A Cost-Effective Approach

In the case the IRS addressed, the employer's 401(k) contributions take the place of matching contributions that would otherwise be made to the plan if the employees had contributed to their 401(k) accounts themselves. As a result, this approach to student loan repayment aid "is also arguably closer to cost-neutral than most other student loan benefit programs," Holdvogt and Engle pointed out.

Traditionally, they noted, student loan reimbursement payments "result in an additional cost for the employer because the employer is adding a new benefit that requires paying an additional amount to employees in the form of the student loan benefit." However, under the program described in the ruling, the employer contribution offsets any matching contribution an employee would otherwise be eligible to receive under the plan. "This means that, unlike other types of student loan benefits, employers may be able to add a student-loan-repayment-based [contribution] to their existing retirement plan without considerable additional costs," Holdvogt and Engle noted.

A point to keep in mind, however, is that employees' student loan payments are made on an after-tax basis, and so "student loan repayments will, in effect, 'cost more' (to the participant) than regular 401(k) contributions," noted October Three Consulting, a retirement plan advisory firm, in an online post.

Issues to Consider

Notably, the ruling "does not address any of the other finer details of the Internal Revenue Code that must be considered with such a arrangement," such as how the benefit might interact with 401(k) plan eligibility, vesting, and distribution rules, and annual coverage and nondiscrimination testing to ensure that the 401(k) plan does not favor highly compensated employees, Dold said.

"Participant student loan repayments will not count toward actual deferral percentage (ADP) testing and the related employer nonelective contributions will not count towards actual contribution percentage (ACP) testing," observed October Three Consulting. The fact that generally nonhighly compensated employees are making student loan repayments rather than 401(k) elective contributions "may negatively affect ADP or ACP testing results, reducing the amount that could be contributed by or for highly compensated employees."

"The employer will need to work closely with its recordkeeper to determine how an SLR program may be structured without causing the plan to fail coverage and nondiscrimination requirements," wrote B. David Joffe and Caleb Barron, attorneys in the Nashville office of law firm Bradley. For example, problems could arise if 401(k) contributions under the program "would seem likely to result in lower elective contributions and lower regular matching contributions being made for non-highly compensated employees," they pointed out.

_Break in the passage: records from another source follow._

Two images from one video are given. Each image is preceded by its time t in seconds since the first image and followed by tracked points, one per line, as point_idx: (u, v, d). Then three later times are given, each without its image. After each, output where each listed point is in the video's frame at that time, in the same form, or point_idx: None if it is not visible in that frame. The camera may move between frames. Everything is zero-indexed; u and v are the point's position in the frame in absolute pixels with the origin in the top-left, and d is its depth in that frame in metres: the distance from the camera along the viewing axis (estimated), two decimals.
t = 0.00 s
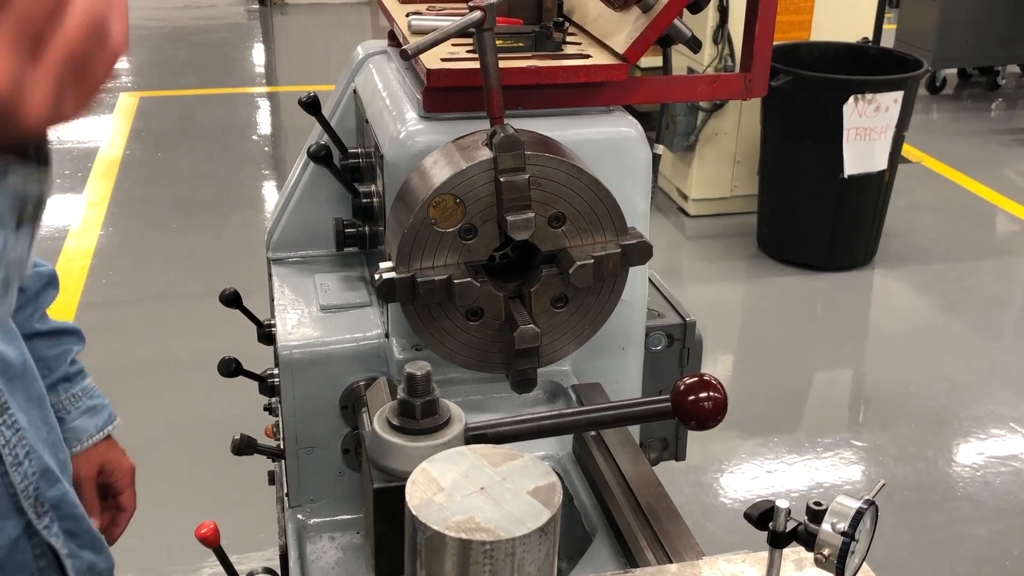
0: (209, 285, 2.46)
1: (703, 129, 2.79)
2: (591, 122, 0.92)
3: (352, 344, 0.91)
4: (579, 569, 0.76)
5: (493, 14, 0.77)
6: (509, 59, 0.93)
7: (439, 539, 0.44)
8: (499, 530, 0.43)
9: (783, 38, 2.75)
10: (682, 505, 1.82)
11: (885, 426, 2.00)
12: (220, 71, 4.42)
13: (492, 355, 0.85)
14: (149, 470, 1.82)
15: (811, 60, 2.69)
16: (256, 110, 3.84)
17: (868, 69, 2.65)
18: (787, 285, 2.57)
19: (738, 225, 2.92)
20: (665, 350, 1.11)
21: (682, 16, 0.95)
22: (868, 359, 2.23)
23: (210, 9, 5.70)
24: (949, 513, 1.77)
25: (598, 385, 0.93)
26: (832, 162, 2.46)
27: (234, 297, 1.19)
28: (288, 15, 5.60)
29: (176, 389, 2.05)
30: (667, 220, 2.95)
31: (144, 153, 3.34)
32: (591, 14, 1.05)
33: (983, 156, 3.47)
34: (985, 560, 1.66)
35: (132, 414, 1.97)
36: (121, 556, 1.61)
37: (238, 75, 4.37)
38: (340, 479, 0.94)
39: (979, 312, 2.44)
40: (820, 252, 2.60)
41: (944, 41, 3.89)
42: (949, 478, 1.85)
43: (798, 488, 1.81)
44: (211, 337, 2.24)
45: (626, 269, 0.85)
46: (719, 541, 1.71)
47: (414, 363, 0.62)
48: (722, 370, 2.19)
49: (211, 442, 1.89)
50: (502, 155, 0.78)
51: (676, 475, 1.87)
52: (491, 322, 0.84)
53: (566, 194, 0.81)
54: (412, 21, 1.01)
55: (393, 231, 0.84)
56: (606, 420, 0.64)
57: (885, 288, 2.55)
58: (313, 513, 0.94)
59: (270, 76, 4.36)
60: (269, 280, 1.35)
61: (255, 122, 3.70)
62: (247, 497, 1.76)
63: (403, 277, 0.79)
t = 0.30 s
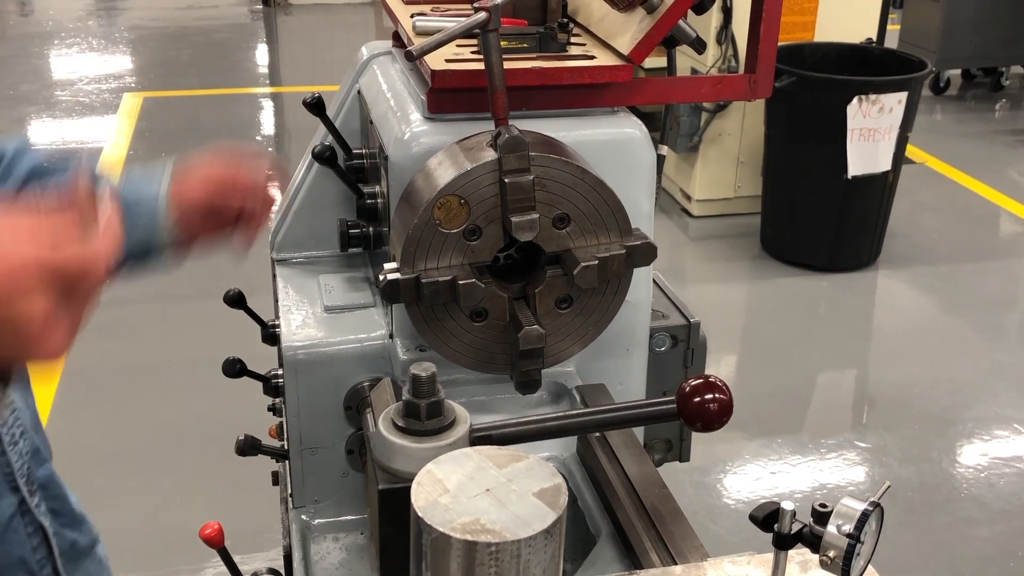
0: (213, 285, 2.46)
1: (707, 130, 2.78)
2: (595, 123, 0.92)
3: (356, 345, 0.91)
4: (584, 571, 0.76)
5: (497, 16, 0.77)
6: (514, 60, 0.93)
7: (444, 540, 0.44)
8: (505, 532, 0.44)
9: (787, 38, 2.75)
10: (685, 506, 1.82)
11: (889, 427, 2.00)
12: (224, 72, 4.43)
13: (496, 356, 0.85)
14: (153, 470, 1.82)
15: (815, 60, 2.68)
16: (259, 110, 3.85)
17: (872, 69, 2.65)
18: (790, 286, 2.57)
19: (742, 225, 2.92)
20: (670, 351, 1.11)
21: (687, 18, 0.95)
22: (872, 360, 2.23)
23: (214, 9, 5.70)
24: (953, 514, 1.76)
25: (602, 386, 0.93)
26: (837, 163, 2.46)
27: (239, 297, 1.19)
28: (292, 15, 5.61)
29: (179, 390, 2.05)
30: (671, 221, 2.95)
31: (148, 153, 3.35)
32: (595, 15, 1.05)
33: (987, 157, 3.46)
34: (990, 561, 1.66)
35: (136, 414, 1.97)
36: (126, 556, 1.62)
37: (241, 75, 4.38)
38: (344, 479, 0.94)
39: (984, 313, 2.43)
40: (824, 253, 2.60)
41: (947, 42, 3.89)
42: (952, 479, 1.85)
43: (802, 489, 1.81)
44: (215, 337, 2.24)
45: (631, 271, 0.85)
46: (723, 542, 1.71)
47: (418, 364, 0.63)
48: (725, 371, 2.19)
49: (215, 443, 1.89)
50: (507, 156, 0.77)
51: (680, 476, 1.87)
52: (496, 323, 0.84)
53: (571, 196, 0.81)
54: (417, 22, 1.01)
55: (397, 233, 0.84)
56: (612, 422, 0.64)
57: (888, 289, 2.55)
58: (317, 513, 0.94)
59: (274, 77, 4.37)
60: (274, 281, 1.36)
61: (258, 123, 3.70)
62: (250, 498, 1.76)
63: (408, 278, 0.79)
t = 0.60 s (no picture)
0: (216, 285, 2.46)
1: (710, 130, 2.78)
2: (597, 124, 0.92)
3: (358, 346, 0.91)
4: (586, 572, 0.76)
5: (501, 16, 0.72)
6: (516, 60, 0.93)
7: (446, 541, 0.44)
8: (507, 532, 0.43)
9: (790, 39, 2.75)
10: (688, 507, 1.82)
11: (891, 428, 1.99)
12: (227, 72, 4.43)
13: (498, 357, 0.85)
14: (155, 470, 1.82)
15: (818, 60, 2.68)
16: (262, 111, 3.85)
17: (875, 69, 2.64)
18: (793, 287, 2.57)
19: (744, 226, 2.92)
20: (672, 352, 1.11)
21: (689, 18, 0.95)
22: (875, 361, 2.23)
23: (217, 9, 5.71)
24: (956, 515, 1.76)
25: (605, 387, 0.92)
26: (840, 163, 2.45)
27: (241, 298, 1.19)
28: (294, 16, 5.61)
29: (182, 390, 2.05)
30: (673, 221, 2.95)
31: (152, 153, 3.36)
32: (597, 16, 1.05)
33: (990, 157, 3.46)
34: (993, 562, 1.65)
35: (139, 415, 1.98)
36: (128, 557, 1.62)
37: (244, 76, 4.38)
38: (346, 480, 0.93)
39: (987, 314, 2.43)
40: (827, 253, 2.60)
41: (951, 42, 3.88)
42: (956, 480, 1.85)
43: (805, 490, 1.81)
44: (218, 338, 2.24)
45: (633, 271, 0.85)
46: (726, 543, 1.70)
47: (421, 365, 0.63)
48: (728, 372, 2.18)
49: (218, 443, 1.90)
50: (509, 156, 0.77)
51: (683, 477, 1.87)
52: (498, 324, 0.84)
53: (574, 196, 0.81)
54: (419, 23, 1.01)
55: (399, 234, 0.84)
56: (614, 423, 0.64)
57: (891, 290, 2.55)
58: (319, 514, 0.94)
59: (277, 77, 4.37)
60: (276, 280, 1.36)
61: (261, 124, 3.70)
62: (252, 499, 1.76)
63: (410, 279, 0.79)
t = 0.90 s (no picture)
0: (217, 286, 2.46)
1: (711, 130, 2.78)
2: (598, 125, 0.92)
3: (359, 347, 0.91)
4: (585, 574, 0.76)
5: None
6: (516, 61, 0.93)
7: (444, 542, 0.44)
8: (505, 534, 0.43)
9: (791, 39, 2.75)
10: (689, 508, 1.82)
11: (893, 428, 1.99)
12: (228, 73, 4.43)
13: (498, 358, 0.86)
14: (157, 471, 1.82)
15: (820, 61, 2.67)
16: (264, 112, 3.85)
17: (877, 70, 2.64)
18: (794, 287, 2.56)
19: (746, 226, 2.91)
20: (673, 353, 1.11)
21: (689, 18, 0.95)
22: (877, 361, 2.22)
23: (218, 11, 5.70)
24: (958, 516, 1.76)
25: (606, 388, 0.92)
26: (842, 163, 2.45)
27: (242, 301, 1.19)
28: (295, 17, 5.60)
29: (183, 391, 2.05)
30: (675, 222, 2.94)
31: (155, 153, 3.36)
32: (598, 17, 1.05)
33: (992, 157, 3.45)
34: (995, 563, 1.65)
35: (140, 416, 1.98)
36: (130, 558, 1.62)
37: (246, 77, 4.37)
38: (347, 481, 0.93)
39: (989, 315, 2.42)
40: (829, 254, 2.59)
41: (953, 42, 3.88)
42: (958, 481, 1.85)
43: (806, 491, 1.81)
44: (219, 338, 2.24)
45: (633, 272, 0.85)
46: (727, 544, 1.70)
47: (419, 366, 0.63)
48: (730, 373, 2.18)
49: (219, 444, 1.90)
50: (509, 157, 0.78)
51: (685, 477, 1.87)
52: (498, 325, 0.84)
53: (574, 197, 0.81)
54: (421, 23, 1.01)
55: (398, 236, 0.84)
56: (613, 424, 0.64)
57: (893, 291, 2.54)
58: (319, 515, 0.94)
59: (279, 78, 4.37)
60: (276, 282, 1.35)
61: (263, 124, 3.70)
62: (254, 500, 1.76)
63: (410, 280, 0.79)
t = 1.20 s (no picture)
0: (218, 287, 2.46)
1: (713, 131, 2.78)
2: (598, 126, 0.92)
3: (359, 348, 0.91)
4: None
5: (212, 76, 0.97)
6: (517, 62, 0.93)
7: (444, 545, 0.44)
8: (505, 536, 0.43)
9: (792, 40, 2.75)
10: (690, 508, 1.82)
11: (895, 429, 1.99)
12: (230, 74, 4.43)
13: (499, 360, 0.85)
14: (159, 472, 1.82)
15: (822, 62, 2.67)
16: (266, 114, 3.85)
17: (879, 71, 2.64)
18: (796, 288, 2.56)
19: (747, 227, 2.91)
20: (674, 354, 1.11)
21: (690, 19, 0.95)
22: (879, 362, 2.22)
23: (221, 12, 5.70)
24: (960, 517, 1.75)
25: (607, 389, 0.92)
26: (843, 164, 2.45)
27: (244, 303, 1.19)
28: (297, 19, 5.59)
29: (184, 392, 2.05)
30: (676, 222, 2.94)
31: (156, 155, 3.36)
32: (599, 17, 1.05)
33: (994, 158, 3.45)
34: (997, 564, 1.65)
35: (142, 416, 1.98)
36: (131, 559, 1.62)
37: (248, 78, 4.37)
38: (348, 482, 0.93)
39: (991, 316, 2.42)
40: (830, 254, 2.59)
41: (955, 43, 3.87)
42: (960, 481, 1.84)
43: (808, 492, 1.81)
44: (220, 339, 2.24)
45: (634, 273, 0.85)
46: (728, 545, 1.70)
47: (420, 368, 0.63)
48: (731, 373, 2.18)
49: (220, 445, 1.90)
50: (509, 158, 0.78)
51: (686, 478, 1.87)
52: (499, 326, 0.84)
53: (574, 198, 0.81)
54: (421, 24, 1.01)
55: (399, 237, 0.84)
56: (614, 426, 0.64)
57: (895, 291, 2.54)
58: (320, 516, 0.93)
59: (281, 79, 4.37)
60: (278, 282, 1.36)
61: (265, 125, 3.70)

Also, "the employer’s 401(k) plan will need to be amended to provide for the program," they noted.

What's Next

Despite these challenges, vendors that help employers contribute toward student loan repayments "will probably move to establish and market versions of the SLR nonelective contribution program described in the private letter ruling, in which case additional, and more broadly applicable, IRS guidance would be welcome," Roberts said.

To that end, the ERISA Industry Committee (ERIC), which advocates on behalf of large employers, on Aug. 29 sent the IRS a letter asking that it broaden the reach of PLR 201833012 to enable all sponsors of 401(k) plans to make similar contributions that offset employees' student-loan repayments.

"The recently issued PLR is a significant step in right direction, but ERIC believes that more employers would be encouraged to implement retirement savings programs to assist individuals who are repaying student loans, similar to the one described in the PLR, if the IRS would issue a revenue ruling or other guidance of general applicability on this issue," wrote Will Hansen, ERIC's senior vice president of retirement and compensation policy.

Until the IRS issues expanded guidance, employers wishing to put such a program in place "should consult legal counsel to assess potential liability," Roberts advised.